## [Objectives]
a: In the Corpay opinion summary, rewrite the passage from "The court treated" to "Fortune 500 companies.", replacing "small businesses" with "small companies".
b: Condense the paragraph of the Corpay opinion summary that begins "The court treated the “net impression”" into a shorter version that keeps its main facts.
c: Write the next part of the Corpay opinion summary, picking up after its final line.

A) Deceptive advertising (Counts I–III)

The court treated the “net impression” of Corpay’s marketing as decisive. Corpay’s efforts to rely on small-print disclaimers, “up to” language in some ads, and customer “sophistication” largely failed because the record showed the disclaimers often negated the headline promise, were difficult to read, or introduced undefined concepts (“Level 3,” “good standing”) and because most customers were small businesses rather than Fortune 500 companies.

  • Count I (per-gallon discounts): Prominent “save X¢ per gallon” claims were undermined by fine-print exclusions and program practices that reduced or eliminated rebates (including “turning off” discounts after months or for insufficient volume). The court held the evidence was “one-sided” enough to resolve deception on summary judgment.
  • Count II (“Fuel Only”): Internal training materials calling “Fuel Only” a “misnomer,” plus data showing non-fuel purchases, “blatantly contradicted” executive testimony that “Fuel Only” meant at-the-pump fuel-only restrictions by default. Liability against Corpay was therefore affirmed.
  • Count III (“No transaction fees”): The court rejected Corpay’s semantic redefinition of “transaction fee.” Internally and operationally, Corpay assessed per-transaction or per-gallon charges (Convenience Network Surcharge, Minimum Program Administration Fee, “Level 2/High Risk Pricing”) and even instructed staff to use “Transaction Fee” terminology. That was sufficient for deception as a matter of law.

B) Unfair billing practices and deceptive billing (Counts IV–V)

1) A key holding on § 45(n): no extra “public policy” prerequisite

The most jurisprudentially significant portion of the opinion is its treatment of unfairness under 15 U.S.C. § 45(n). Corpay relied on LabMD, Inc. v. FTC to argue the FTC must ground unfairness in “clear and well-established” policies expressed in the Constitution, statutes, or common law.

The court rejected that view for four independent reasons:

  1. Invited error: Corpay had argued the simpler three-factor statutory standard in the district court, so it could not complain on appeal that the court failed to apply an additional requirement.
  2. Dictum: The relevant LabMD language was not necessary to the decision and therefore not binding.

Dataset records
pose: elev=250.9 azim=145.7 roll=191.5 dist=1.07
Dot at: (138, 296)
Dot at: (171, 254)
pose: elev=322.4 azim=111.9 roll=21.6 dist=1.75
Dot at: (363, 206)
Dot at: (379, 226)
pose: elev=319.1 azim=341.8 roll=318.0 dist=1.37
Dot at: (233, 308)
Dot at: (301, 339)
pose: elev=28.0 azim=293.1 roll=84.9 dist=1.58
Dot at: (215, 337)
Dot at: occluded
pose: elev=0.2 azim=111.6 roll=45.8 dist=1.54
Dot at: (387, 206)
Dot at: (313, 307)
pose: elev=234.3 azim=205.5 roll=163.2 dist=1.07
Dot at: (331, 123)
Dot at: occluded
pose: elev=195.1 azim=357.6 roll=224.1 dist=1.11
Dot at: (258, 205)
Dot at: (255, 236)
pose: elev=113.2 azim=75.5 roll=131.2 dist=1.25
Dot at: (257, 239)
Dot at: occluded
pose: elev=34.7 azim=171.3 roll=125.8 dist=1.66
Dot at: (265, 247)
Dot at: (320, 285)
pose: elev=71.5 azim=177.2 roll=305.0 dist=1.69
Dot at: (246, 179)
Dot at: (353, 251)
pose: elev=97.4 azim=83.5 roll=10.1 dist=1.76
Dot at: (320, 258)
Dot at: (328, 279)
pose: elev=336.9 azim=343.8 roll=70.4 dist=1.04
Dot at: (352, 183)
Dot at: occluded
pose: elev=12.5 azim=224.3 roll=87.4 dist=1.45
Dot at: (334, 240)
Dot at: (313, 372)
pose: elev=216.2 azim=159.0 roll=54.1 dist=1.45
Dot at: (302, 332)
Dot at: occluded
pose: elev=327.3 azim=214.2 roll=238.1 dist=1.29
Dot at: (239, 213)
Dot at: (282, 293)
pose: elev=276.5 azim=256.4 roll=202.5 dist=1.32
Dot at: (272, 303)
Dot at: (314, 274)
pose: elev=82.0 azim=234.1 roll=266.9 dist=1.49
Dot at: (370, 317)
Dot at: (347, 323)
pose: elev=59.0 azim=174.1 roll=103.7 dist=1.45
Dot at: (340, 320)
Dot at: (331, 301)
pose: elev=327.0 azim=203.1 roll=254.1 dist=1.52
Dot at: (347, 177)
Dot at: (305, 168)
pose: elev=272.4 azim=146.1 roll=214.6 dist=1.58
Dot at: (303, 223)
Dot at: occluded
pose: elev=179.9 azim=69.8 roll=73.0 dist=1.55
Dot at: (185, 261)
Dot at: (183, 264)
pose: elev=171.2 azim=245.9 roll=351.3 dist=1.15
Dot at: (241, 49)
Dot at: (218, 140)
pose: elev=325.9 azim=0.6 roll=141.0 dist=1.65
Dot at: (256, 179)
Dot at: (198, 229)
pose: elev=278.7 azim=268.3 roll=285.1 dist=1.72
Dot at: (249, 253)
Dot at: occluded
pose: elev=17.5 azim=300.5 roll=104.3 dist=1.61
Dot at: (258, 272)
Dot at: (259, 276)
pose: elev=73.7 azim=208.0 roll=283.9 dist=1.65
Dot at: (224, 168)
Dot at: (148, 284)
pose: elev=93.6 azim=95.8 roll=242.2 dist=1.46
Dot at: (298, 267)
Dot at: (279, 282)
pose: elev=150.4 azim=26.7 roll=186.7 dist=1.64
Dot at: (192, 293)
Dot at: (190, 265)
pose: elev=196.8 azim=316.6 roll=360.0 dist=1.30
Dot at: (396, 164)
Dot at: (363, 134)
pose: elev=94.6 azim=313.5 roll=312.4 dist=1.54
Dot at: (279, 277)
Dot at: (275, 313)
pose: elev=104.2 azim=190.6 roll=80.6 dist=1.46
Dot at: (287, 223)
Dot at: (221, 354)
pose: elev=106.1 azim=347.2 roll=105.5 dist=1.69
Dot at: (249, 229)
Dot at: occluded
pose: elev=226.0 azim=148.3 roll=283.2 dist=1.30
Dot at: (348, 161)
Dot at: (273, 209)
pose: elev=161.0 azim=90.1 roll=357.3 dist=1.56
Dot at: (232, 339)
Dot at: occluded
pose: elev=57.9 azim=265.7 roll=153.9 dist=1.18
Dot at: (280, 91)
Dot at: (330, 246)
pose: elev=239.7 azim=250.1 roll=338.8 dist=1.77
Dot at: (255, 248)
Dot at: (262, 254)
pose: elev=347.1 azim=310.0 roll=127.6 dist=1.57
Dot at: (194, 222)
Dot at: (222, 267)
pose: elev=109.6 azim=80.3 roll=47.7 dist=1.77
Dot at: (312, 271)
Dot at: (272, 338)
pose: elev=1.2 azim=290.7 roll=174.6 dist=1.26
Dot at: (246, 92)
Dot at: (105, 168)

## [Responses per task]
a:
The court treated the “net impression” of Corpay’s marketing as decisive. Corpay’s efforts to rely on small-print disclaimers, “up to” language in some ads, and customer “sophistication” largely failed because the record showed the disclaimers often negated the headline promise, were difficult to read, or introduced undefined concepts (“Level 3,” “good standing”) and because most customers were small companies rather than Fortune 500 companies.

b: The court found the overall “net impression” of Corpay’s marketing decisive. Corpay’s reliance on small-print disclaimers, “up to” language, and customer “sophistication” mostly failed. The disclaimers often contradicted the headline promise, were hard to read, or used undefined terms such as “Level 3” and “good standing.” Most customers were also small businesses rather than Fortune 500 companies.

c:
  3. Textual correction: Section 45(n)’s text makes the three factors mandatory (“unless”) and “public policies” optional (“may”) and explicitly prevents public policy from being a “primary basis.” Therefore, the statute does not impose a threshold public-policy prerequisite to an unfairness finding.
  4. Even if required: The court explained that Corpay’s conduct would still violate well-established policies (including contract and unconscionability principles) given the alleged concealment and lack of meaningful notice/assent.

This is a meaningful clarification: within the Eleventh Circuit, defendants cannot treat LabMD as imposing a rigid extra-statutory “well-established public policy” gatekeeper for unfairness beyond § 45(n)’s three-factor test.

2) Application of § 45(n) to Corpay’s fee practices

On the merits, the court found overwhelming evidence that Corpay’s fee practices caused substantial consumer injury not reasonably avoidable and not outweighed by benefits. The court emphasized practices designed to keep fees out of customers’ path: hard-to-access or unreadable Terms & Conditions (historically mail-only and tiny print), opt-out default enrollment in add-ons, invoices lacking itemized fees, “Fuel Management Reports” used to locate fees, ambiguous labels like “Misc.,” and internal panic when a fee accidentally appeared on an invoice.

The court also rejected arguments that post-FTC “improvements” (such as the “Express Informed Consent Project”) defeated summary judgment, noting that a substantial percentage of customers had not accepted new terms within the relevant period and that evidence suggested very few customers clicked to read hyperlinked terms.

3) Late-fee practices under § 13(b)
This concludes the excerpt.